Slow models and timeouts

Local models are slow, especially large ones on CPU, so lgtmaybe gives ollama a long default per-request timeout (300 seconds) automatically — you don't need to set anything for a normal run. (Cloud providers default to 60 s.)

If a big model still times out — you'll see litellm.Timeout: Connection timed out after 300.0 seconds — raise it explicitly:

# CLI flag (seconds):
lgtmaybe review --provider ollama --model qwen3.6:35b \
  --api-base http://localhost:11434 --timeout 900
# or in .lgtmaybe.yml (also how the GitHub Action picks it up):
provider: ollama
model: qwen3.6:35b
timeout: 900

The review fans out one call per category. lgtmaybe runs those serially for ollama (a single ollama instance serves one request at a time, so firing them concurrently would only make each wait and time out). The trade-off is wall-clock time — a slow model takes roughly categories × per-call time. To go faster, narrow the lenses with categories: in .lgtmaybe.yml (e.g. just security and correctness), use a smaller model, or give ollama more GPU. If you have the VRAM to truly serve requests in parallel, raise OLLAMA_NUM_PARALLEL on the ollama server — lgtmaybe still issues ollama calls one at a time, but a faster server shortens each.

Troubleshooting

Connection refused on port 11434 — ensure ollama serve is running and the --api-base URL is reachable.

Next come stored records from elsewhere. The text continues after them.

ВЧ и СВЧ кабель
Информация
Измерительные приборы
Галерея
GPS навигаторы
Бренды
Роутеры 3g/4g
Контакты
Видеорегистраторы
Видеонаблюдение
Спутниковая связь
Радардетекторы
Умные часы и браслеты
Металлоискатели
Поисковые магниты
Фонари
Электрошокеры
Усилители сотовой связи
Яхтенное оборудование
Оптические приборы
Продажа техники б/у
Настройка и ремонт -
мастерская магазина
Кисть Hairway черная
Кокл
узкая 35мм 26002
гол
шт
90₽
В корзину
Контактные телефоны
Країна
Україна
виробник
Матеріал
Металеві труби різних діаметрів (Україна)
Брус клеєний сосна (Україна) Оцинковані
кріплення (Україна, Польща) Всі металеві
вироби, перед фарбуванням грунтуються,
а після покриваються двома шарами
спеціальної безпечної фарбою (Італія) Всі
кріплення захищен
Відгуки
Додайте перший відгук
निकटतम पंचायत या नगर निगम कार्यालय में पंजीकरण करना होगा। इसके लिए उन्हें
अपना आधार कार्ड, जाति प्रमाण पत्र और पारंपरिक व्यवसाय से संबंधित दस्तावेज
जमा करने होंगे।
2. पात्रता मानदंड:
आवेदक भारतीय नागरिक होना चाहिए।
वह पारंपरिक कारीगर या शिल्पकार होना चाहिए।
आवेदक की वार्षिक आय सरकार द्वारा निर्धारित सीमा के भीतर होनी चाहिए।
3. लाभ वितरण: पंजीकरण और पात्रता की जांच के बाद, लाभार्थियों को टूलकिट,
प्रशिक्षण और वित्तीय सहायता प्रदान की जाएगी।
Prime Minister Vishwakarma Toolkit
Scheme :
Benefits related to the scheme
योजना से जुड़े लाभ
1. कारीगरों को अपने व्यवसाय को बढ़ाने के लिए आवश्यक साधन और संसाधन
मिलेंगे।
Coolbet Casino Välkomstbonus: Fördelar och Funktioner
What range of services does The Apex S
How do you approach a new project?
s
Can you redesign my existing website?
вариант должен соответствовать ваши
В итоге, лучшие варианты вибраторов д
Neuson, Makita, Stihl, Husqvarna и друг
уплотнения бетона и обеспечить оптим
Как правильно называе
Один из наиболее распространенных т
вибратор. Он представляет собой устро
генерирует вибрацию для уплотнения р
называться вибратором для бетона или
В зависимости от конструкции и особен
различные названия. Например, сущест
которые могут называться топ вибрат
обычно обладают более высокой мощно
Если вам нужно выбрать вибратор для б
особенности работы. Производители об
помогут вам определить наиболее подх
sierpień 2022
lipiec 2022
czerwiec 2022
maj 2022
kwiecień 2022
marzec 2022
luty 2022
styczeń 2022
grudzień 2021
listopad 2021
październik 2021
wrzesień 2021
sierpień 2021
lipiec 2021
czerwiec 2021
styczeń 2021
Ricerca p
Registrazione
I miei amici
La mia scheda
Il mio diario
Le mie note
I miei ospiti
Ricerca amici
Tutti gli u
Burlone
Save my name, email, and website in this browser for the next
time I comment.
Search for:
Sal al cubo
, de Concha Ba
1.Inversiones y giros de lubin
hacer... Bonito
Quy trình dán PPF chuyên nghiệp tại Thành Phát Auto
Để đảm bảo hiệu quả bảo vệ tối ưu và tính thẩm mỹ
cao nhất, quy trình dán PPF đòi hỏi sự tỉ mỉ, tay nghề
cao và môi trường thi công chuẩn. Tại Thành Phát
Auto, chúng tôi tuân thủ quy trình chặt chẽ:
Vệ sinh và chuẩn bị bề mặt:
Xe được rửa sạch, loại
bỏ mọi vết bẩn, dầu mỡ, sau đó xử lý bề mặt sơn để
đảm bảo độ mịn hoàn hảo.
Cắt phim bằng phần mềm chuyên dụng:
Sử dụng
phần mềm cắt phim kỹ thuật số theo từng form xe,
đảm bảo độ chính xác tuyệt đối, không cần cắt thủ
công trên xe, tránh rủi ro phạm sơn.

Model not found — run ollama pull <model> before using it.

review incomplete — the model returned no usable output — every category call timed out or returned output that wasn't valid JSON. Raise --timeout, try a model that follows instructions more reliably, or check LITELLM_LOG=DEBUG output for the underlying error. lgtmaybe reports this (and exits non-zero) rather than pretending the PR is clean.

For a large diff this can mean the prompt plus the findings don't fit in ollama's context window and the output gets truncated. lgtmaybe runs ollama with a generous context (num_ctx of 16384) and structured JSON output (it also disables "thinking" so reasoning models like qwen3.x emit the findings directly), which covers most reviews.

For a big multi-file change ("vibe-coded" commits across many files), raise the context window with --num-ctx so the whole diff and the findings fit — this is ollama-only (hosted providers manage their context window server-side and ignore it):

# A large multi-file diff on a local model — more time and more context:
lgtmaybe review --provider ollama --model qwen3.6:35b \
  --api-base http://localhost:11434 --timeout 900 --num-ctx 32768
# or in .lgtmaybe.yml (also how the GitHub Action picks it up):
provider: ollama
model: qwen3.6:35b
timeout: 900
num_ctx: 32768

--num-ctx needs enough RAM/VRAM on the ollama host — a bigger window costs memory, so size it to your machine. The token budget that decides when lgtmaybe splits a diff into separate model calls is --max-input-tokens (default 100000), which applies to any provider — raise it to send a large diff in fewer calls, lower it for a small-context model. If a very large diff still truncates, narrow it with include_paths / exclude_paths or a lower max_files in .lgtmaybe.yml, or run a model with a bigger context window.

Review is empty or truncated — the diff may exceed the model's context window. Add a path filter in .lgtmaybe.yml to reduce diff size, or set max_files to a lower value.